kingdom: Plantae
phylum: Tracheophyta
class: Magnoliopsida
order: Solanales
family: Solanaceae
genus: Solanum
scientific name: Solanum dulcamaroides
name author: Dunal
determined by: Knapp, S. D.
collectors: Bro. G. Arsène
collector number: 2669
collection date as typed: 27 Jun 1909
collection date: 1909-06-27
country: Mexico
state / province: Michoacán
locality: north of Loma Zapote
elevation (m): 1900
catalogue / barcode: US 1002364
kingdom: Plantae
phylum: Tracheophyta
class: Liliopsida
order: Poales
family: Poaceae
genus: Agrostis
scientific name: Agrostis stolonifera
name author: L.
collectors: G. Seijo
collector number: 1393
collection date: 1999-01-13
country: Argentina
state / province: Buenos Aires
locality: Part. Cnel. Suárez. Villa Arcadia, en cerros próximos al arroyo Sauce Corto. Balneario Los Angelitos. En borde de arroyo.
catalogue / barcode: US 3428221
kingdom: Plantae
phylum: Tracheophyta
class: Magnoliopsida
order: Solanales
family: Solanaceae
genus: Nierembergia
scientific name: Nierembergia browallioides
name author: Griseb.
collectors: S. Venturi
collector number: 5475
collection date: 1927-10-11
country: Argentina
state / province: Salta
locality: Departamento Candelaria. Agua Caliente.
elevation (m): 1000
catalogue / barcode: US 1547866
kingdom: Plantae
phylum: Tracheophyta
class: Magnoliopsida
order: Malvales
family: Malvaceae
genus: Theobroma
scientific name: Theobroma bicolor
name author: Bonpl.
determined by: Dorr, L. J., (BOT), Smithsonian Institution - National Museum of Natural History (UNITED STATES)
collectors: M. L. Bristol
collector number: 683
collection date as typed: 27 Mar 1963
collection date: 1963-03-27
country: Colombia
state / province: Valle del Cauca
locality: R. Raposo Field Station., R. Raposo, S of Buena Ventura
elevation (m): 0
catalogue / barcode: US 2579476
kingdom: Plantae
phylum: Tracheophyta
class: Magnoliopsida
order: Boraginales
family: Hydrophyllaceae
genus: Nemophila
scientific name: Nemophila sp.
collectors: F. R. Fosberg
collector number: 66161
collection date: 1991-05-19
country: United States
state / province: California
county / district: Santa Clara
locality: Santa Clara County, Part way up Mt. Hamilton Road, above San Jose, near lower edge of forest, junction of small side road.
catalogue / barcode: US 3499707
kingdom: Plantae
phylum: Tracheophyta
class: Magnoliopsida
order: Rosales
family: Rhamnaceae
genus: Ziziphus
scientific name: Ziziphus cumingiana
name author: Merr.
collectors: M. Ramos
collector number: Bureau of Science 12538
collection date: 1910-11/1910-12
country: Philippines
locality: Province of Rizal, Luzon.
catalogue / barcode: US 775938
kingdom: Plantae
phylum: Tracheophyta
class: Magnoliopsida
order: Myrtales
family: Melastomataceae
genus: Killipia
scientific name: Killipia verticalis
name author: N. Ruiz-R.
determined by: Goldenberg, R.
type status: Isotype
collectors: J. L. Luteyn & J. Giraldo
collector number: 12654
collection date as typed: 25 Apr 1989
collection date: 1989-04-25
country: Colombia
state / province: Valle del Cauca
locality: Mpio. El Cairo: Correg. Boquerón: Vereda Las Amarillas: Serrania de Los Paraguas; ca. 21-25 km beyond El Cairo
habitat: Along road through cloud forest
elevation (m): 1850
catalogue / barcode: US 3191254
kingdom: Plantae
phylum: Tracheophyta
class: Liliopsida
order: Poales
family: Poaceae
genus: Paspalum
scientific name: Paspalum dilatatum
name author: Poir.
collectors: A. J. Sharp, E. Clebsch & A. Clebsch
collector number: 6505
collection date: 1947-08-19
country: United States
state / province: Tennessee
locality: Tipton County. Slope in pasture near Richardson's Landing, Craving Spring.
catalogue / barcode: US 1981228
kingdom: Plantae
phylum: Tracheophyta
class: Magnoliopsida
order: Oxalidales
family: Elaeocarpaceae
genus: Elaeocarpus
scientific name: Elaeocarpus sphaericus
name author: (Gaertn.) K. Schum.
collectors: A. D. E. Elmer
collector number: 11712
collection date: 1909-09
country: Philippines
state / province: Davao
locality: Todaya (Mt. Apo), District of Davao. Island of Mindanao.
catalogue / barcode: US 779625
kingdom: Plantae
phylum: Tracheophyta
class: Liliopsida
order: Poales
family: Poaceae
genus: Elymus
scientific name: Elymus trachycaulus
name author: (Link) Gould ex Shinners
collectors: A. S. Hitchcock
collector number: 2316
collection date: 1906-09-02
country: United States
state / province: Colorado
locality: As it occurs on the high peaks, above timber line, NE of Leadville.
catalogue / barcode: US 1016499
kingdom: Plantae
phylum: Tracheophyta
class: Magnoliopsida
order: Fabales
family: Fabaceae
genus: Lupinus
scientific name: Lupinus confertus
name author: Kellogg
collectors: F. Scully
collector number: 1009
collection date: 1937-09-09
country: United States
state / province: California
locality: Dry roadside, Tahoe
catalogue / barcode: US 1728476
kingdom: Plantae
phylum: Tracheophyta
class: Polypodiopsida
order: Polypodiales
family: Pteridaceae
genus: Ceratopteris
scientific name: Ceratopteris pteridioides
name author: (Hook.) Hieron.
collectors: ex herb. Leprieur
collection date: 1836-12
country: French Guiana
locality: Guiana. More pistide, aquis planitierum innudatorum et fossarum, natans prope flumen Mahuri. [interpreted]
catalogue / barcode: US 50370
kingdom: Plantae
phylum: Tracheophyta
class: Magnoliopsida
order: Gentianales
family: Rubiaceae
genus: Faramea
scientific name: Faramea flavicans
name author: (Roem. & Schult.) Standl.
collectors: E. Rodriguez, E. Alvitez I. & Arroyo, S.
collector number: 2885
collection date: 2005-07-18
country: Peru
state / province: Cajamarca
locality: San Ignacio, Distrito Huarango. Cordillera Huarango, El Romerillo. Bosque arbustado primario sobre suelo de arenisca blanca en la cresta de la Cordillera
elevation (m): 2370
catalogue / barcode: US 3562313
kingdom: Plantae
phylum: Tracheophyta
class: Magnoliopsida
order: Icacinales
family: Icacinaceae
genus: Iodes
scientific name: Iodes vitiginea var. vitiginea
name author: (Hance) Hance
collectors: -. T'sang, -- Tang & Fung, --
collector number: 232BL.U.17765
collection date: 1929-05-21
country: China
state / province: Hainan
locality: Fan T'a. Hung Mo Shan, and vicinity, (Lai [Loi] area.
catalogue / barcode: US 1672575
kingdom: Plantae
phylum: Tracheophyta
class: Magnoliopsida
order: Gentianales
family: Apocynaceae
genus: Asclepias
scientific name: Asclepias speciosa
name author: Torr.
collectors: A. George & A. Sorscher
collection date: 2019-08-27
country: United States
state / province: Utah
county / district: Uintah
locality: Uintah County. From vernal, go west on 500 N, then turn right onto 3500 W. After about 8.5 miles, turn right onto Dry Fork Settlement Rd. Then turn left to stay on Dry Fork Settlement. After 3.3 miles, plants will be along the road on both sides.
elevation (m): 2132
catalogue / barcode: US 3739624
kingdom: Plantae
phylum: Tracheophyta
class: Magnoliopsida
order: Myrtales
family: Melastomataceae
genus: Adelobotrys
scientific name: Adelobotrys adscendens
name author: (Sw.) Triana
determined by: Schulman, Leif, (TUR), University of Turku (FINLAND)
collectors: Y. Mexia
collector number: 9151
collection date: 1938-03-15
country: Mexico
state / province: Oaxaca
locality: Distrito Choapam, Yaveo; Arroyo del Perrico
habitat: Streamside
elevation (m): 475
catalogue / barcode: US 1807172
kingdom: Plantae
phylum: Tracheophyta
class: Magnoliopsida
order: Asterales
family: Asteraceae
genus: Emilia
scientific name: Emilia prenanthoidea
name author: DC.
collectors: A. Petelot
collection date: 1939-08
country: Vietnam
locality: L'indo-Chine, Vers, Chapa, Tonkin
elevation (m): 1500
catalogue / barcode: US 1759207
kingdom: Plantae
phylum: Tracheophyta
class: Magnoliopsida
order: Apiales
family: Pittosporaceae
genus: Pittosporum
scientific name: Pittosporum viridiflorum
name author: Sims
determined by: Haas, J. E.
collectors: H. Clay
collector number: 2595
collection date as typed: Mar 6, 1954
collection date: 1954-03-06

## Job
Can you copy the listing above word for word, starting with the line containing "collection date: 1929-05-21" and going on through the line containing "name author: (Sw.) Triana"?

## Finished answer
collection date: 1929-05-21
country: China
state / province: Hainan
locality: Fan T'a. Hung Mo Shan, and vicinity, (Lai [Loi] area.
catalogue / barcode: US 1672575
kingdom: Plantae
phylum: Tracheophyta
class: Magnoliopsida
order: Gentianales
family: Apocynaceae
genus: Asclepias
scientific name: Asclepias speciosa
name author: Torr.
collectors: A. George & A. Sorscher
collection date: 2019-08-27
country: United States
state / province: Utah
county / district: Uintah
locality: Uintah County. From vernal, go west on 500 N, then turn right onto 3500 W. After about 8.5 miles, turn right onto Dry Fork Settlement Rd. Then turn left to stay on Dry Fork Settlement. After 3.3 miles, plants will be along the road on both sides.
elevation (m): 2132
catalogue / barcode: US 3739624
kingdom: Plantae
phylum: Tracheophyta
class: Magnoliopsida
order: Myrtales
family: Melastomataceae
genus: Adelobotrys
scientific name: Adelobotrys adscendens
name author: (Sw.) Triana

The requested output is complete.